CASIA OpenIR  > 毕业生  > 博士学位论文
基于解释增强的预训练语言模型知识利用关键技术研究
杨朝
2024-05-14
Pages122
Subtype博士
Abstract

知识作为人工智能技术的基础设施,对于语义理解和深度推理具有关键支撑作用。从人工智能概念出现伊始,研究者们一直致力于构建符号化知识库,分别从语言、实体、事件、规则、常识等不同侧面刻画和构建不同类型的知识库。近些年,预训练语言模型技术飞速发展,通过在海量数据上的预训练,预训练模型内部也已经习得大量参数化数值表示的知识。在当前以数据驱动为核心的人工智能时代,如何在神经网络模型中有效利用知识(包括符号化知识和参数化知识)是当前自然语言处理的核心难点之一。

本论文主要面向预训练语言模型中的知识利用问题,分别从知识迁移、知识筛选、知识激活三个具体任务开展研究。知识迁移任务是将一个模型的参数化知识迁移到另一个模型中来,知识筛选任务指的是从注入预训练语言模型的符号化知识中筛选出对模型推理有帮助的知识,而知识激活任务则是激活模型内化的参数化知识来增强模型在相应下游任务上的性能。针对上述任务,已有方法主要依据模型输入、输出两端数据约束模型的学习和优化过程,进而实现不同表示形式的知识的有效利用。然而,由于神经网络模型本身是一个包含海量参数的黑盒模型,上述知识利用策略仅仅实现了对于输入、输出数据的拟合,忽略了知识在模型当中的运行过程和运行方式,导致已有知识利用方法普遍存在性能低、不鲁棒、泛化差的问题。

**练习任务**:
• 1. 请输出预训练语言模型知识利用论文摘要中自“CASIA OpenIR  > 毕业生”起直至“自然语言处理的核心难点之一。”为止的全部文字。
• 2. 请紧接预训练语言模型知识利用论文摘要的最后一句，续写其下一部分。

收集的数据:
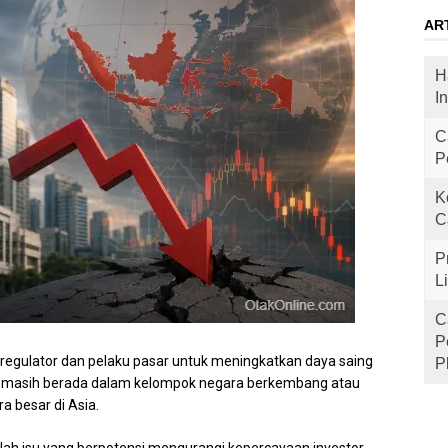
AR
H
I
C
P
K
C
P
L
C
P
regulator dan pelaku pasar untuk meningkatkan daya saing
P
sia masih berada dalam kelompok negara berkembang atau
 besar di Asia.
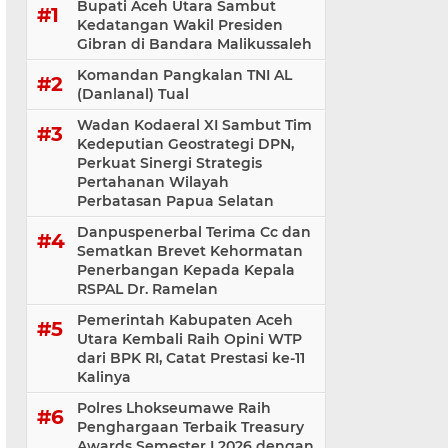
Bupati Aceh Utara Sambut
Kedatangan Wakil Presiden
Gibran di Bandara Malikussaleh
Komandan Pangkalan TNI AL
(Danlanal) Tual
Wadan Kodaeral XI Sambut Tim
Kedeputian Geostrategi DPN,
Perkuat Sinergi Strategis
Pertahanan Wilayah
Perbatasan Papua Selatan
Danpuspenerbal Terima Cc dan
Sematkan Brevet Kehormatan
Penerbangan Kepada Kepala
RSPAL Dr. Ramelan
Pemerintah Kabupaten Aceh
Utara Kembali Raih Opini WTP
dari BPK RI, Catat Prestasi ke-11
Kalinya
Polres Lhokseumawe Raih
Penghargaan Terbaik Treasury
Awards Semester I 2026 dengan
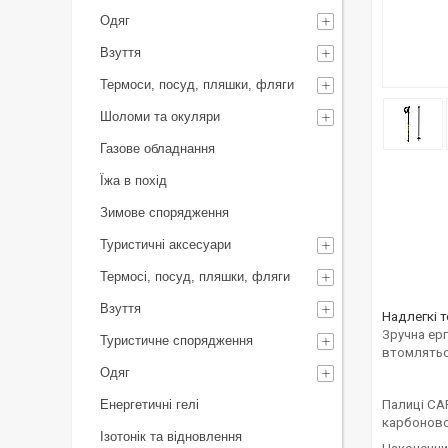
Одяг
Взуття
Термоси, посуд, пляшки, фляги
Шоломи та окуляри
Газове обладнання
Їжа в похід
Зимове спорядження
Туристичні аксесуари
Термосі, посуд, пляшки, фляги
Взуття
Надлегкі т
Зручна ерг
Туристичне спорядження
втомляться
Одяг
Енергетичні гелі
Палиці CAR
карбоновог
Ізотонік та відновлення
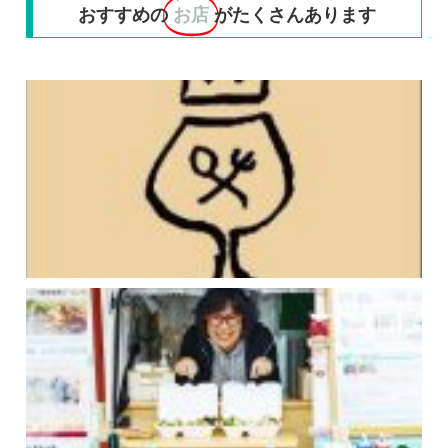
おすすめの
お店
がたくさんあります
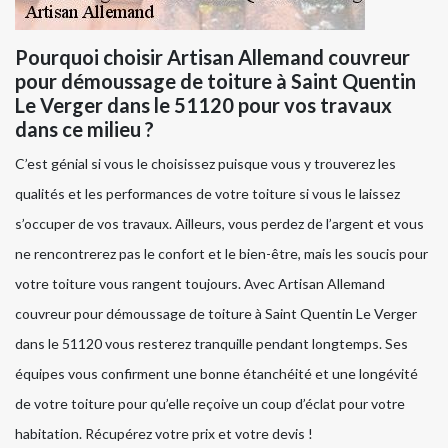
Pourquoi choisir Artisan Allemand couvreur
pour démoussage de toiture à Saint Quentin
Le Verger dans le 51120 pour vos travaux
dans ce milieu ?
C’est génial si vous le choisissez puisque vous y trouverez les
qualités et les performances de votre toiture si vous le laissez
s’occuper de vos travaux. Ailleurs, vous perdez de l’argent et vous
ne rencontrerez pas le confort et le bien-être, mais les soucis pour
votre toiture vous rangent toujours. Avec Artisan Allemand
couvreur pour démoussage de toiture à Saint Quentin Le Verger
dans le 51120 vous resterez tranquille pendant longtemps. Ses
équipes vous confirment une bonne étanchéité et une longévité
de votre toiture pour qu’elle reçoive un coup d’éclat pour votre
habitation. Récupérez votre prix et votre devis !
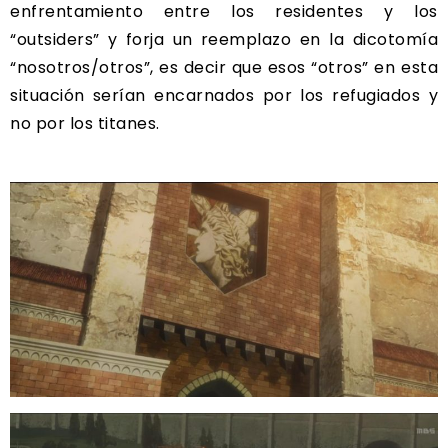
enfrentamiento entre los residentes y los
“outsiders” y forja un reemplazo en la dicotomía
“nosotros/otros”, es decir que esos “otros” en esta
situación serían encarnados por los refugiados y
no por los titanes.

* * *

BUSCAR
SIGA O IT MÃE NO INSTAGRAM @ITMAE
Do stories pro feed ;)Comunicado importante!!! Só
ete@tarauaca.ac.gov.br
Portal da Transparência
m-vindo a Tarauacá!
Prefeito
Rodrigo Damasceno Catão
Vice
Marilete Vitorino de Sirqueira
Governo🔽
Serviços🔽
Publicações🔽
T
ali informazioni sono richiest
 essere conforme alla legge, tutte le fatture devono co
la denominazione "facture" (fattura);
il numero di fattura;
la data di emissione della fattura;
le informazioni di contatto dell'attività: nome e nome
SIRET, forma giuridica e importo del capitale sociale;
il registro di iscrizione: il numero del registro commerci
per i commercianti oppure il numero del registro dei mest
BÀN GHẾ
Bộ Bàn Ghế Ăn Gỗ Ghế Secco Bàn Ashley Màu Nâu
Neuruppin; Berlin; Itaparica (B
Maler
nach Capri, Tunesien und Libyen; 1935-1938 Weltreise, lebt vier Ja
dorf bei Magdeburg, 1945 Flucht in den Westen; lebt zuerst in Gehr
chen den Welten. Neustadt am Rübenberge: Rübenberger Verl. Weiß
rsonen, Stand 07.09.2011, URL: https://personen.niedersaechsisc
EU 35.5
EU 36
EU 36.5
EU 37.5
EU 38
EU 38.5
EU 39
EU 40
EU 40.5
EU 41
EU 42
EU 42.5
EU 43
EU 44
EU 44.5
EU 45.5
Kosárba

**参考答案**:
• 1.
CASIA OpenIR  > 毕业生  > 博士学位论文
基于解释增强的预训练语言模型知识利用关键技术研究
杨朝
2024-05-14
Pages122
Subtype博士
Abstract

知识作为人工智能技术的基础设施,对于语义理解和深度推理具有关键支撑作用。从人工智能概念出现伊始,研究者们一直致力于构建符号化知识库,分别从语言、实体、事件、规则、常识等不同侧面刻画和构建不同类型的知识库。近些年,预训练语言模型技术飞速发展,通过在海量数据上的预训练,预训练模型内部也已经习得大量参数化数值表示的知识。在当前以数据驱动为核心的人工智能时代,如何在神经网络模型中有效利用知识(包括符号化知识和参数化知识)是当前自然语言处理的核心难点之一。

• 2.
针对这一问题,本论文尝试从可解释性角度出发,以问答、文本分类等具体自然语言处理任务为验证手段,探究基于解释增强的预训练语言模型知识利用方法。通过解释方法探究预训练语言模型在不同知识利用任务中的运行机制,根据解释结果提出改进方案来纠正其中的不合理行为,进而提升预训练语言模型在下游任务上的性能。本文主要研究内容和创新点总结如下:

1.基于解释增强的预训练语言模型参数化知识迁移方法

在预训练语言模型的知识迁移中,一个核心难题在于判断现有知识蒸馏方法是否能够完整地将教师模型的参数化知识迁移到学生模型。本研究从可解释性的视角出发,运用解释技术来分析学生模型与教师模型推理过程的相似性。研究发现在已有知识迁移方法中,学生模型虽然能够拟合教师模型的输出分布,但并未真正掌握教师模型的运行方式。这说明了学生模型在域内测试中表现良好,而在更具挑战性的域外测试等方面出现性能下降的原因。针对这一问题,本研究提出了一种基于解释指导的知识蒸馏框架。该框架整合了现有的三种主要解释方法,用来揭示模型的推理方式,并对其中计算复杂度较高的解释方法进行了效率优化,从而提高了整个框架的运行效率。值得一提的是,该框架不受限于模型架构相似性的要求,能够实现不同架构模型之间的知识迁移。在通用自然语言理解评测集上的实验结果验证了所提出方法的有效性。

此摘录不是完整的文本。